*TASK ITEM:*
If a line comes after the one containing "non-Hodgkin's type, Low", leave it out; copy every line before it, and that line too, exactly as written, starting from the first line of the entries.

[Dataset entries]

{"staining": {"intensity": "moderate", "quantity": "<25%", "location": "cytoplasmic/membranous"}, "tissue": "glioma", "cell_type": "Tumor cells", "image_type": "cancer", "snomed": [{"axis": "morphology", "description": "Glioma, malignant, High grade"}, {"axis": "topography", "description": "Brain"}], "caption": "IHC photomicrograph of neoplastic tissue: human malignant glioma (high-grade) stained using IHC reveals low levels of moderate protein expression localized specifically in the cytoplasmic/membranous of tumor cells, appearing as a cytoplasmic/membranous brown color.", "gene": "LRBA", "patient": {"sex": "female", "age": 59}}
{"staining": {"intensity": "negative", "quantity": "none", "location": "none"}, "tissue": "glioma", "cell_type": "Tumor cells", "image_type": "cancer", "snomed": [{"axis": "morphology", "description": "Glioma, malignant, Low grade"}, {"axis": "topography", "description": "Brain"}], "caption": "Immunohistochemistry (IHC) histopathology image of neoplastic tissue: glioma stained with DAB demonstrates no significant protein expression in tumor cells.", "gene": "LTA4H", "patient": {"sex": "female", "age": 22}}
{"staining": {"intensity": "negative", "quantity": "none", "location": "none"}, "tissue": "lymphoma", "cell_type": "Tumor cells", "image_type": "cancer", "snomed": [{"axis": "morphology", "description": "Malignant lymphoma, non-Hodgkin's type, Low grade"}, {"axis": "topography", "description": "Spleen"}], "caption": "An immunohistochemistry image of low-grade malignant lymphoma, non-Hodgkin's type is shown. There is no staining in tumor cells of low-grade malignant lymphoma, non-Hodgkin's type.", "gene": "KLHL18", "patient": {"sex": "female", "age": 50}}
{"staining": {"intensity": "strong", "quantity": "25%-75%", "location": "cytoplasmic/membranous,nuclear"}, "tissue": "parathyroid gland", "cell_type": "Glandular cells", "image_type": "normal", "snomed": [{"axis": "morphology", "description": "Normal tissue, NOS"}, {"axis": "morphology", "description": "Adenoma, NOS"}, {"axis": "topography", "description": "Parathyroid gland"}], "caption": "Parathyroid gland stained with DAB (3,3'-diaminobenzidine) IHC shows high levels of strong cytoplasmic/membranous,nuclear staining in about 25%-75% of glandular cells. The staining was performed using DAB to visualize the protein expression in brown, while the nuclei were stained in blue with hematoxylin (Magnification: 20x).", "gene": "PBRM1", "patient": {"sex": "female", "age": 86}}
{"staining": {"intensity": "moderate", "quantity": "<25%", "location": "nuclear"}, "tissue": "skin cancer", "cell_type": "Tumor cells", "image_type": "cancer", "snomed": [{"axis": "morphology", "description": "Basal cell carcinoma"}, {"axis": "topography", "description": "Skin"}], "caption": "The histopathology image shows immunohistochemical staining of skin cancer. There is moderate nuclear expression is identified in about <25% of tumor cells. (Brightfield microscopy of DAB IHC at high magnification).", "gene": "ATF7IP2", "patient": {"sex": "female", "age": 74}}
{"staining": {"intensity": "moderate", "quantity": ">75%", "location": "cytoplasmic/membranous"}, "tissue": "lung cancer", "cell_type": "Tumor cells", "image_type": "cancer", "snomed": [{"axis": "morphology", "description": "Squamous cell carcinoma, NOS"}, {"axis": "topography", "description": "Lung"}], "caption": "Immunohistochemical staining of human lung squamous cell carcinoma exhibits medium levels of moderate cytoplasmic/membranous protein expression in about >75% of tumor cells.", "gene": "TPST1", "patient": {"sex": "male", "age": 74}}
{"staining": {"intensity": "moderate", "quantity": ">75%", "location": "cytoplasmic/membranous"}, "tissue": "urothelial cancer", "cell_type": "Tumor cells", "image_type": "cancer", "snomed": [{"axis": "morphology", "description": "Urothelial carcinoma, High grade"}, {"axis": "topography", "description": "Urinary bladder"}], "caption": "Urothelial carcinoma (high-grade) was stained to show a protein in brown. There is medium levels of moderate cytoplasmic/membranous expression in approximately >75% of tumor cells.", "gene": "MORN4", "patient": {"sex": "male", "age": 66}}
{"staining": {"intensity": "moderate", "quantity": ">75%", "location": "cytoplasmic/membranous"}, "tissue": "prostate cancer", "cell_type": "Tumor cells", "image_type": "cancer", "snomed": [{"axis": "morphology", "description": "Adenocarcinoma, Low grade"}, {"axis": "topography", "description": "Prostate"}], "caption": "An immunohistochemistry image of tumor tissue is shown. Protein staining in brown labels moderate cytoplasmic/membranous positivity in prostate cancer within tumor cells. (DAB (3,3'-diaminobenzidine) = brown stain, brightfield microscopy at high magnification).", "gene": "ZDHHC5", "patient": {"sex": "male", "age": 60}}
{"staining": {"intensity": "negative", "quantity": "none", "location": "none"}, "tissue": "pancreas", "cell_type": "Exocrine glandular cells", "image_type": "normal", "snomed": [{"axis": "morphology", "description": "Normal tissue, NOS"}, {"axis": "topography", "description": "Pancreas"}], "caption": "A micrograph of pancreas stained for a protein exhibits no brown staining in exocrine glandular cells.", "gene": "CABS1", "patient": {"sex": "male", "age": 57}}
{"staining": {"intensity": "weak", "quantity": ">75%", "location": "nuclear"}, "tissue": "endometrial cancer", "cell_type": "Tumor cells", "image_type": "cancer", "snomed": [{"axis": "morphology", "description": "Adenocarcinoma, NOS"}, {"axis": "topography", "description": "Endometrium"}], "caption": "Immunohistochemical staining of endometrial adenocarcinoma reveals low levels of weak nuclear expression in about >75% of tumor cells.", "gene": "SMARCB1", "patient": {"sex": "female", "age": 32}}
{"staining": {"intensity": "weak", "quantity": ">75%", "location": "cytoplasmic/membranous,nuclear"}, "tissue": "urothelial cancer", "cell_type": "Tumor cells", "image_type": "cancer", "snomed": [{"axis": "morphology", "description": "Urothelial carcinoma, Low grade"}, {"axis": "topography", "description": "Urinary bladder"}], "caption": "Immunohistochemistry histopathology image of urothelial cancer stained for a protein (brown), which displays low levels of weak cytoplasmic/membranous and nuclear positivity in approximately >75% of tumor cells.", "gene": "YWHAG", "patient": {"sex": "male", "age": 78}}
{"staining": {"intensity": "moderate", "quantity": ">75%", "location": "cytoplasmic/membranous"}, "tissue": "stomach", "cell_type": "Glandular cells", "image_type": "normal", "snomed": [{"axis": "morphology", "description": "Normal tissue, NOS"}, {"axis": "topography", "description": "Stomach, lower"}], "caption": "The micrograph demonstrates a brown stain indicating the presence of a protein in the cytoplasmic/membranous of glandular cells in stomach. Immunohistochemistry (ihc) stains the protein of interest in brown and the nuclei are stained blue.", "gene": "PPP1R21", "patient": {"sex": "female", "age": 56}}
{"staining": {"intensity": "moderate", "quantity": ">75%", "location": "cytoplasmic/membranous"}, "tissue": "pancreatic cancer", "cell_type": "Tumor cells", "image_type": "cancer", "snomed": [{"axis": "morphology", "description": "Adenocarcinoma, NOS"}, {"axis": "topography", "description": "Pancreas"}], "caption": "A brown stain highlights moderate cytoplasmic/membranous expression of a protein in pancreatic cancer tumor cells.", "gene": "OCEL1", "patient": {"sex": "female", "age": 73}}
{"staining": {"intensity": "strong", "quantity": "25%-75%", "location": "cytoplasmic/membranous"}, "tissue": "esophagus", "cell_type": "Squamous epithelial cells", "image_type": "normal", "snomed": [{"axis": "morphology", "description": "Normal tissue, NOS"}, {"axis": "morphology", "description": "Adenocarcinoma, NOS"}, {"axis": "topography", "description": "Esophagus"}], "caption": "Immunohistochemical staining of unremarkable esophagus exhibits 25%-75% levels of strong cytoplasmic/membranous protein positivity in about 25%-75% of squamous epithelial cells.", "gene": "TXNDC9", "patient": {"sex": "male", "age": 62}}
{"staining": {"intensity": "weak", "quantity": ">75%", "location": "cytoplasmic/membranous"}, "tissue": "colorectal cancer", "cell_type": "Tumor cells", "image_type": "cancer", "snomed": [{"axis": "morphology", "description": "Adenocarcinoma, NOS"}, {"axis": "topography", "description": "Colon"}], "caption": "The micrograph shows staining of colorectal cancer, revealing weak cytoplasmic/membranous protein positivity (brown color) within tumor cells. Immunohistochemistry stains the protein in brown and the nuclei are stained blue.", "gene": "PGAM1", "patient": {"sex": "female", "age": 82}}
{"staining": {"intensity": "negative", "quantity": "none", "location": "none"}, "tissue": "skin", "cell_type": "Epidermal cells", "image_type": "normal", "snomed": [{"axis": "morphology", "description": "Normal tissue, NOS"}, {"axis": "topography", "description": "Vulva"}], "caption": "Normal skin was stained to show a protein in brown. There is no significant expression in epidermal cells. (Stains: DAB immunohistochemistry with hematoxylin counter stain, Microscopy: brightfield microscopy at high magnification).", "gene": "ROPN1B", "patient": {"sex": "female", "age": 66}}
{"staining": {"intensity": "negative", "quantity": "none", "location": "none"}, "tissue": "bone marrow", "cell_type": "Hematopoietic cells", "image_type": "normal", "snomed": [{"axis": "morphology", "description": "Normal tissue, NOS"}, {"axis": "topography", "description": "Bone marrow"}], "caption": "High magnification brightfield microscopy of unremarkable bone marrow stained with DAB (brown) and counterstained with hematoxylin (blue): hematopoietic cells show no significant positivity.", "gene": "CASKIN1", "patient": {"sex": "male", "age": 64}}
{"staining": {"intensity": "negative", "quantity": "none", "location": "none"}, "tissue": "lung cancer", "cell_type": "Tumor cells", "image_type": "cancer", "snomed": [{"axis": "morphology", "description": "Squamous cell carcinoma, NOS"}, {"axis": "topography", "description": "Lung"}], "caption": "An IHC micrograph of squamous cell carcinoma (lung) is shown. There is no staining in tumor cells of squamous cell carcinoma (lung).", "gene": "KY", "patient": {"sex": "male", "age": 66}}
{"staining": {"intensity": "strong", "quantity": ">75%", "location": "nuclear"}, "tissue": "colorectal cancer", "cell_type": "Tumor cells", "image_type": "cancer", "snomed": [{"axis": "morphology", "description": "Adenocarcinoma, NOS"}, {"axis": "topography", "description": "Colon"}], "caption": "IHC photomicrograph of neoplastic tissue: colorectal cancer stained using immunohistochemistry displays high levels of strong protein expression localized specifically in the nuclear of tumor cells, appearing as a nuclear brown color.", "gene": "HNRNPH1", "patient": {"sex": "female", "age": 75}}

*EXPECTED OUTPUT:*
{"staining": {"intensity": "moderate", "quantity": "<25%", "location": "cytoplasmic/membranous"}, "tissue": "glioma", "cell_type": "Tumor cells", "image_type": "cancer", "snomed": [{"axis": "morphology", "description": "Glioma, malignant, High grade"}, {"axis": "topography", "description": "Brain"}], "caption": "IHC photomicrograph of neoplastic tissue: human malignant glioma (high-grade) stained using IHC reveals low levels of moderate protein expression localized specifically in the cytoplasmic/membranous of tumor cells, appearing as a cytoplasmic/membranous brown color.", "gene": "LRBA", "patient": {"sex": "female", "age": 59}}
{"staining": {"intensity": "negative", "quantity": "none", "location": "none"}, "tissue": "glioma", "cell_type": "Tumor cells", "image_type": "cancer", "snomed": [{"axis": "morphology", "description": "Glioma, malignant, Low grade"}, {"axis": "topography", "description": "Brain"}], "caption": "Immunohistochemistry (IHC) histopathology image of neoplastic tissue: glioma stained with DAB demonstrates no significant protein expression in tumor cells.", "gene": "LTA4H", "patient": {"sex": "female", "age": 22}}
{"staining": {"intensity": "negative", "quantity": "none", "location": "none"}, "tissue": "lymphoma", "cell_type": "Tumor cells", "image_type": "cancer", "snomed": [{"axis": "morphology", "description": "Malignant lymphoma, non-Hodgkin's type, Low grade"}, {"axis": "topography", "description": "Spleen"}], "caption": "An immunohistochemistry image of low-grade malignant lymphoma, non-Hodgkin's type is shown. There is no staining in tumor cells of low-grade malignant lymphoma, non-Hodgkin's type.", "gene": "KLHL18", "patient": {"sex": "female", "age": 50}}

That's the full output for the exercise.